当所でも、ハラスメント全般について外部相談窓口の対応(男性、女性それぞれの社会保険労務士有資格者が対応)をしていますが、弁護士・社会保険労務士など外部の専門家に依頼することも選択肢の一つです。

 なお、相談窓口は「相談案件が無かったから機能していない」という判断ではありません。相談窓口がある、という事でハラスメント発生に対する抑止力となり、また「何かあったら相談していいんだ」という安心感を持ってもらえるので、たとえ、相談が無くても開設しているだけで意味があります。
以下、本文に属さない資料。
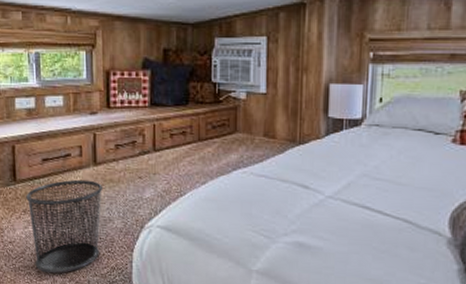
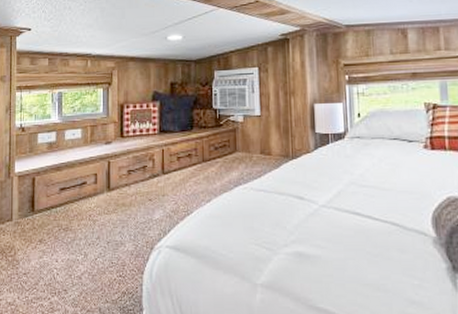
waste bin: present [26,179,104,274] -> none [43,205,116,304]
3ヶ月単位のフレックス勤務制導入などによる時間外労働の削減

 こちらも働き方改革の一つとして、2019年4月から運用が可能となります。1ヶ月単位に比べて自由度が高くなります。
 特に、小学生以下の子どもがいる社員は、夏休みの7月、8月を含めた3ヶ月でフレックスタイムを設定したり、業務の繁閑期をうまく含めて設定すると、従業員にとっては時間外労働の削減および自由なプライベート時間の増加が可能になります。(同時に会社にとっても時間外労働手当の削減につながります。)
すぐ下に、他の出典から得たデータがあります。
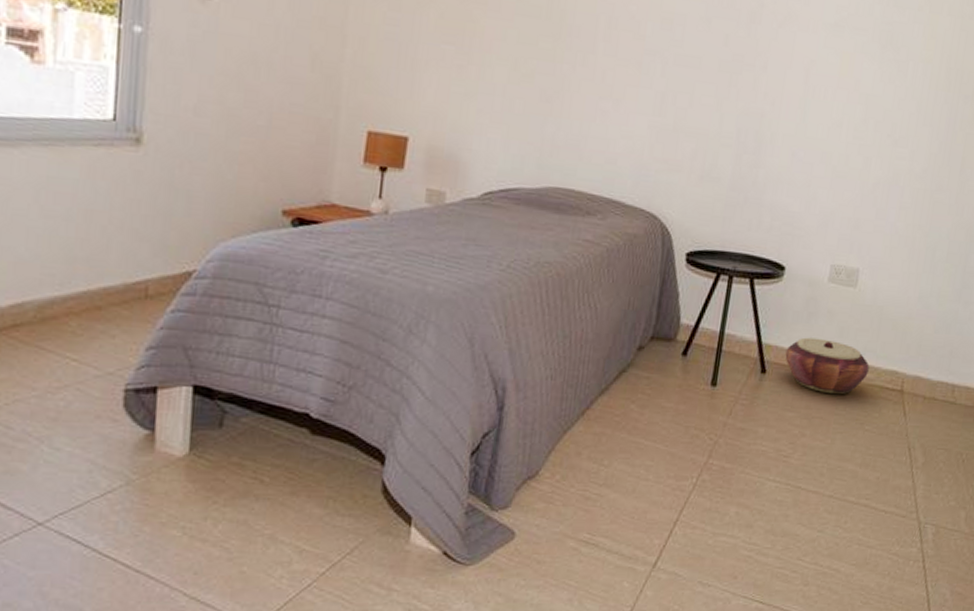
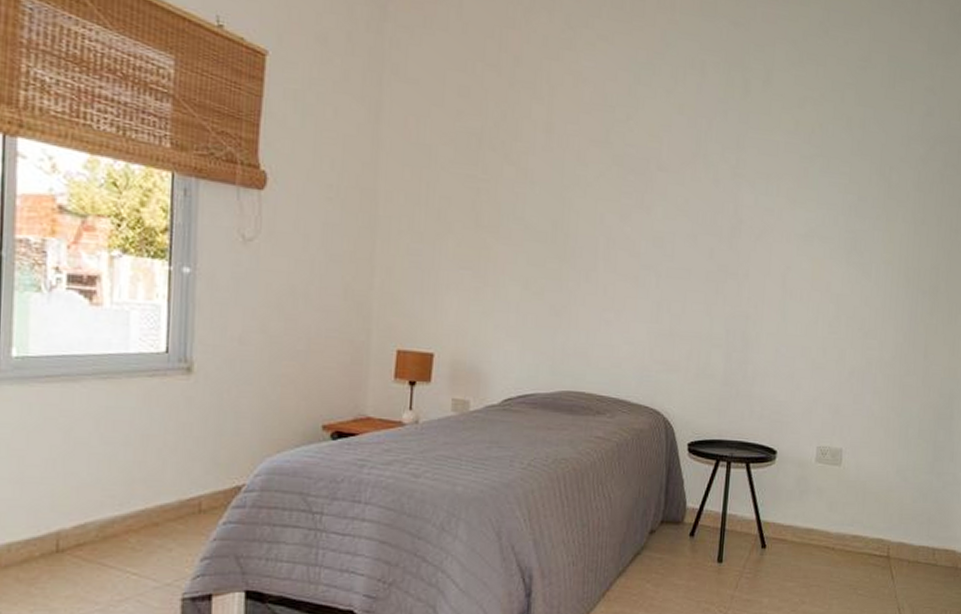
woven basket: present [785,337,870,395] -> none [782,513,858,564]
 また、仕事が少ない時間帯、時期、曜日には労働時間を短く設定することができるので、仕事全体の生産性が高まる、という効果も期待されます。

勤務間インターバル制度導入による従業員の健康への配慮

 これも働き方改革の一つです。2019年4月から努力義務となりますが、今でも導入することはできます。(導入しているスーパーマーケットもあります。)

 推奨されるインターバル時間は11時間ですが、睡眠時間を6時間確保することを前提としています。従って、ダイレクトに「睡眠時間を6時間とする。」とか
「在宅時間を9時間とする。」などの労使協定を結ぶケースもあります。

 また、通勤時間の長短を加味するとより望ましいです。実務上の要請というよりも、新卒採用の際のPRポイントの一つとして導入することも考えられます。

労災予防のためのリスクアセスメント

 スーパーマーケットは意外と労災が多い業界です。建設業・製造業・運輸業のように大きな労災事故は発生しませんが、比較的、小さな労災事故が多く発生します。
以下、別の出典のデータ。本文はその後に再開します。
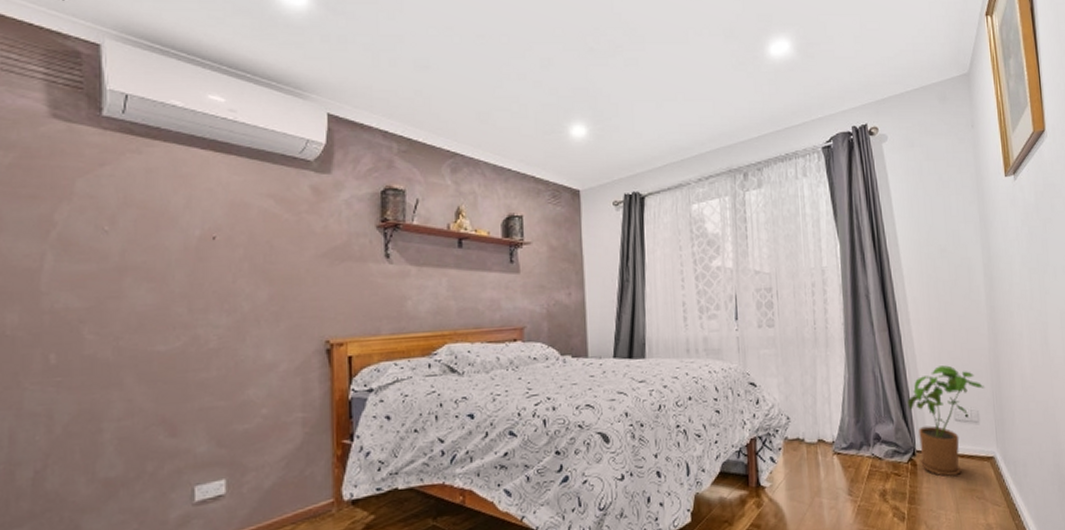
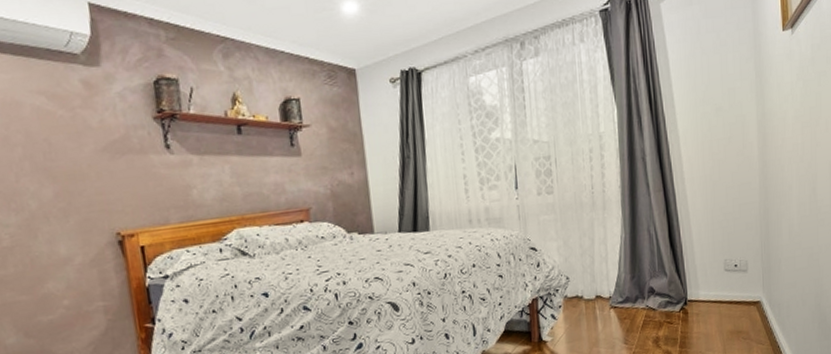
house plant: present [907,365,984,476] -> none [680,220,754,322]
 厚生労働省が策定した、2018年4月から5年間の期間が対象となる第13次労働災害防止計画でも小売業などの第三次産業では転倒をはじめとした労災事故が多く発生することが指摘されています。

 床が濡れていることによる転倒や、鮮魚・精肉部門での包丁による指のカット、惣菜部門での油ハネによる火傷などが主な労災事故です。

 今後は65歳までの雇用確保が会社に義務付けられており、定年後の嘱託社員等の高年齢者が店舗でも増えていくと思われます。中高年齢者は若年者に比べて、労災事故の発生率も高く、休業期間が長引く傾向もあります。

 店舗スタッフに安心して働いてもらうためにも、労災事故0件を目指すことは重要です。
エネルギーが必要ではありますが、リスクアセスメントを行うことが望ましいです。1店舗で実施をすれば
水平展開で全店舗に広げることも可能です。